On 11 May 1998, Indian Prime Minister A.B. Vajpayee announced that three nuclear devices had been exploded earlier that day. Two days later, following two more explosions, Vajpayee proudly announced that India was now a nuclear weapon state. A couple of weeks later, on May 28 and 30, Pakistan’s Prime Minister Nawaz Sharif announced that his country had conducted six nuclear explosions.
Although the 1998 tests by India surprised much of the world, readers of the Bulletin of the Atomic Scientists had been forewarned. In 1996, one of us (ZM) had written that if the Bharatiya Janata Party (BJP) were to come to power, India might test a thermonuclear weapon, and that Pakistan would welcome the opportunity this might create to test its own nuclear weapons.
The future of nuclear South Asia looks bleak.

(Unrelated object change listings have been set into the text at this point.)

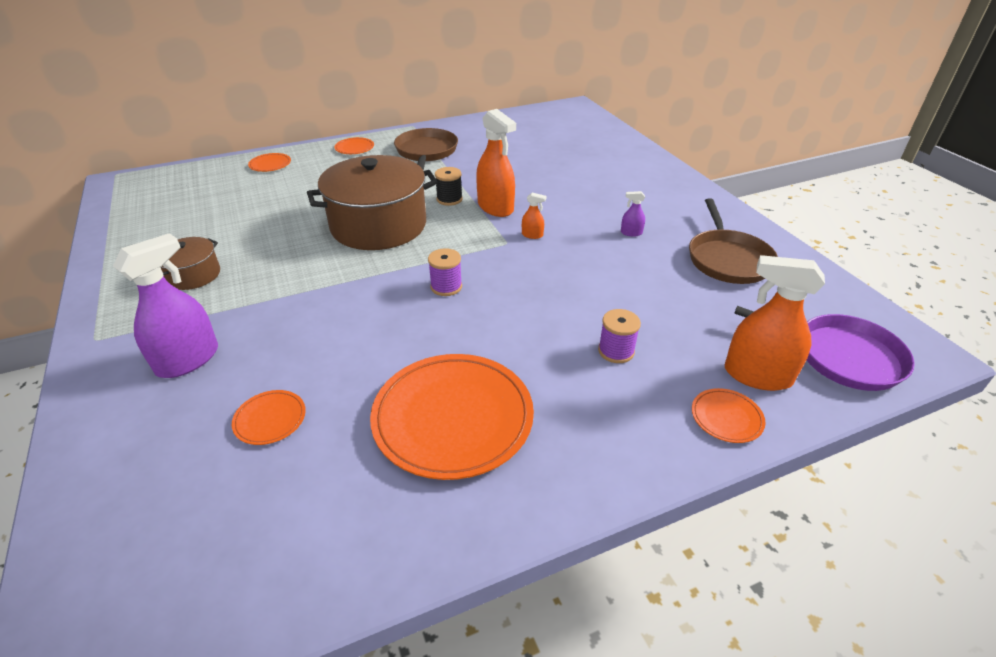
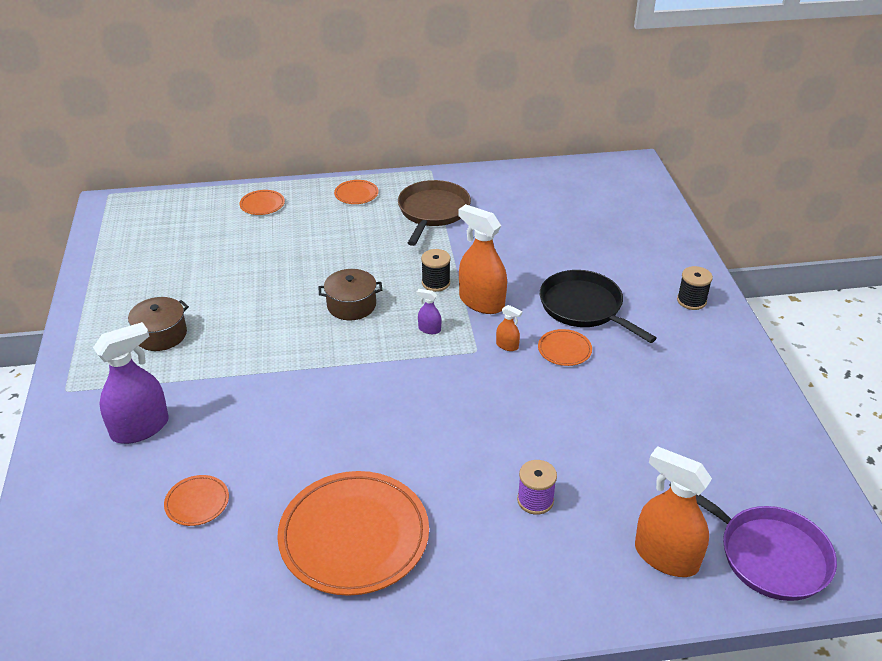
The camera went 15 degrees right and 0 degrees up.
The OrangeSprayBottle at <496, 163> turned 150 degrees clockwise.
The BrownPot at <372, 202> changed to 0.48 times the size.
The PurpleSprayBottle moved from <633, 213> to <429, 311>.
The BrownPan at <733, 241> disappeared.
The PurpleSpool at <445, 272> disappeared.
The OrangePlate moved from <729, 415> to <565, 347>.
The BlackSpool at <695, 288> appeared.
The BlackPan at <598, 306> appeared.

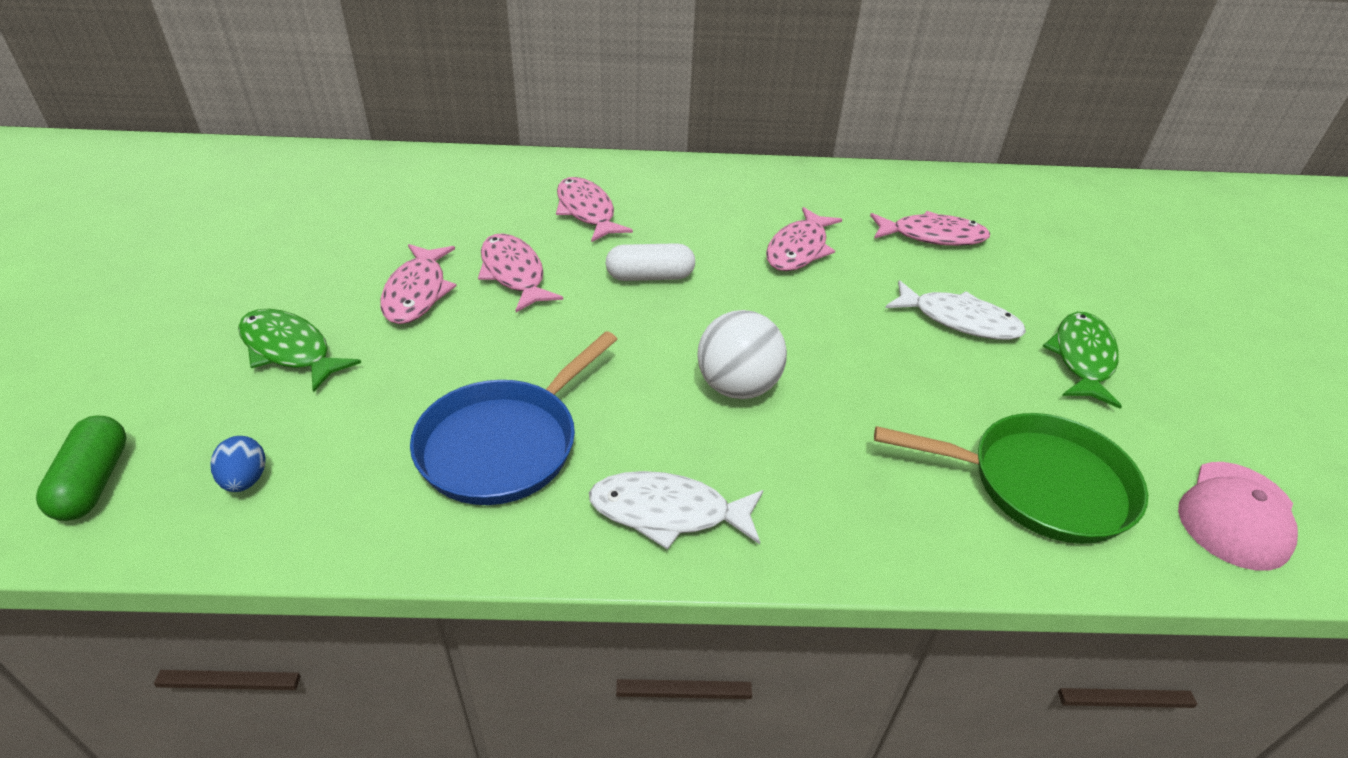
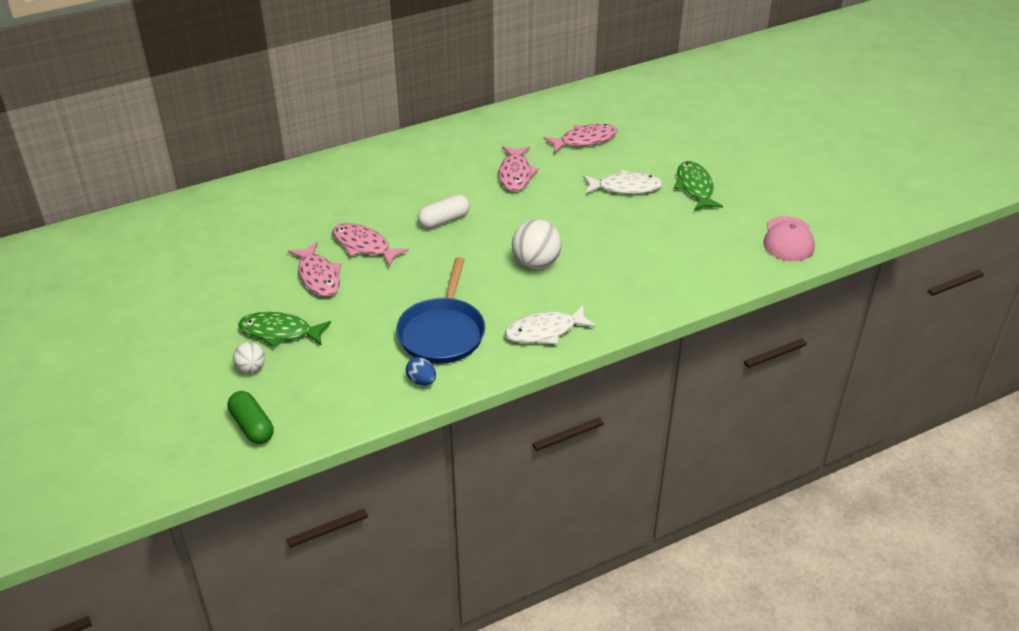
The camera went 25 degrees left and 0 degrees up.
The PinkFish at <594, 209> disappeared.
The GreenPan at <1011, 478> disappeared.
The BlueEgg moved from <238, 464> to <421, 371>.
The WhiteBall at <249, 357> appeared.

In 20 years, despite crisis, war, and spiraling nuclear and conventional military forces, the two countries have failed to agree any significant measures to restrain their rivalry. The next round involves both countries putting nuclear weapons at sea. Meanwhile, broad-based peace movements have failed to take hold. The international community, for its part, has moved on to other concerns, until the next crisis.